Answer:
Yes, it will reach the gas station.
Explanation:
The kinetic energy of an object is equal to half its mass times the square of its speed. Given the kinetic energy and mass, the initial speed of the car can be found. Afterward, two methods can be used to find the distance traveled by the car while decelerating. Method 1: the work-energy theorem says that the work done is equal to the change in kinetic energy. Method 2: Newton's second law of motion says that the net force on the car is equal to its mass times acceleration; the distance traveled can then be found with kinematics.
Initial speed
First, use the kinetic energy to find the initial speed.
KE = ½ mv²
where m is mass and v is speed.
Given:
KE = 10,000 kJ = 10,000,000 J
m = 8500 kg
Find: v
10,000,000 J = ½ (8500 kg) v²
v = 48.5 m/s
Method 1: Work-energy
The distance the car travels can be found with work-energy theorem.
W = ΔKE
W = KE − KE₀
The car comes to a stop, so its final kinetic energy is zero.
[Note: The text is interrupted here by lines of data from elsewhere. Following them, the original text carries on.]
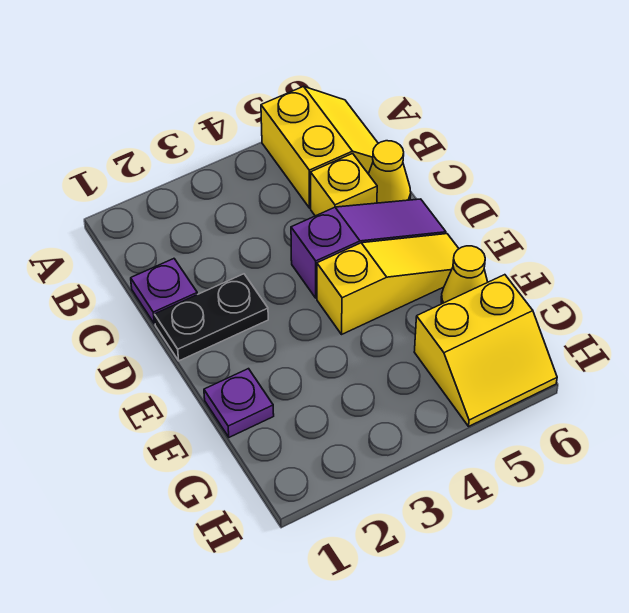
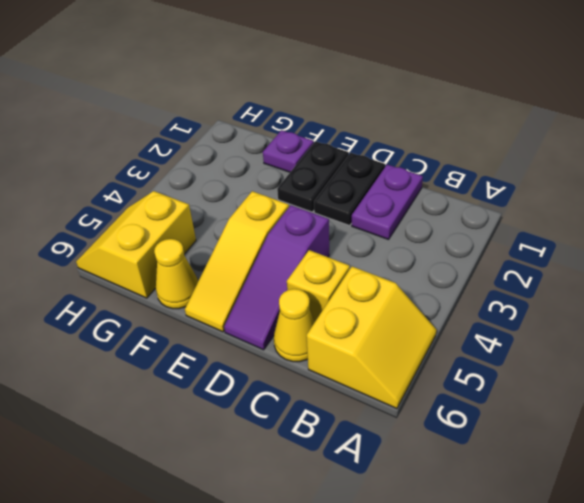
yellow 2x2 slope [261,86,378,208] -> yellow 2x2 slope turned to [307,266,437,409]
purple 1x1 plate [131,259,197,324] -> purple 1x2 plate [352,165,423,240]
none -> black 1x2 plate [277,141,349,212]

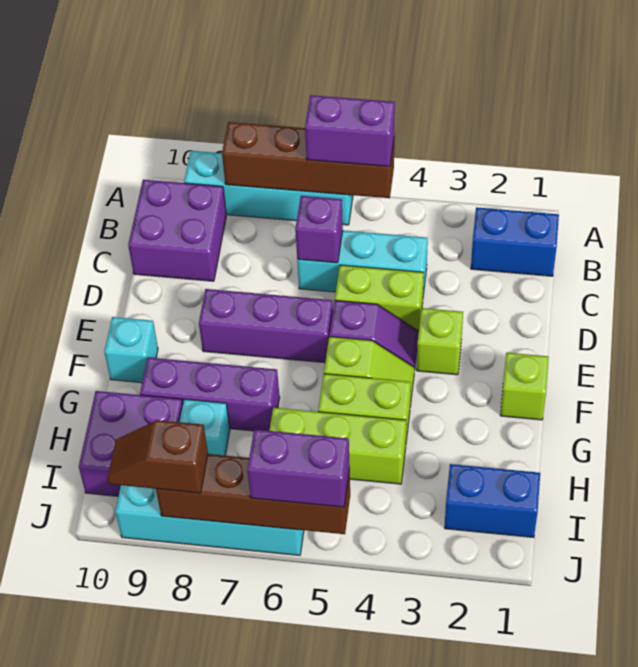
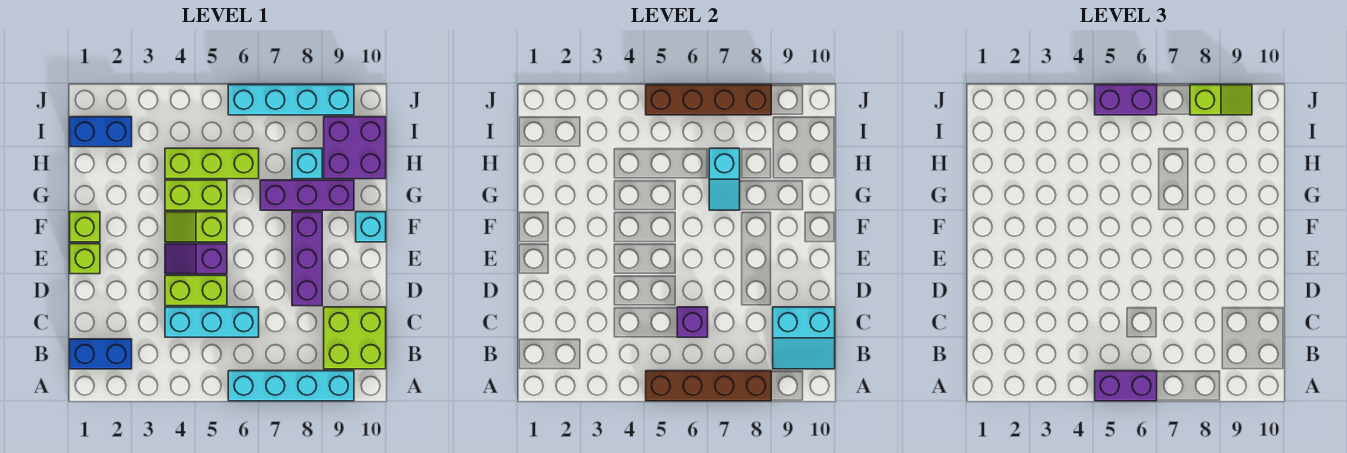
purple 2x2 brick [128,180,226,281] -> lime 2x2 brick [324,307,386,369]
none -> cyan 2x2 slope [773,307,835,369]
lime 1x1 brick [417,308,463,375] -> lime 1x1 brick moved to [70,244,100,274]
purple 1x3 brick [199,289,333,363] -> purple 1x3 brick turned to [292,212,322,306]
none -> cyan 1x2 slope [709,148,740,210]
brown 1x2 slope [107,420,208,493] -> lime 1x2 slope [1190,85,1252,115]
The work done by friction is equal to the force times the distance.
Fd = 0 − KE₀
(-5000 N) d = -10,000,000 J
d = 2000 m
Method 2: Force and kinematics
The distance traveled can also be found using Newton's second law and kinematics.
F = ma
-5000 N = (8500 kg) a
a = -0.588 m/s²
v² = u² + 2as
(0 m/s)² = (48.5 m/s)² + 2 (-0.588 m/s²) s
s = 2000 m
Answer
The car travels 2000 meters, or 2 km. It will easily be able to reach the gas station.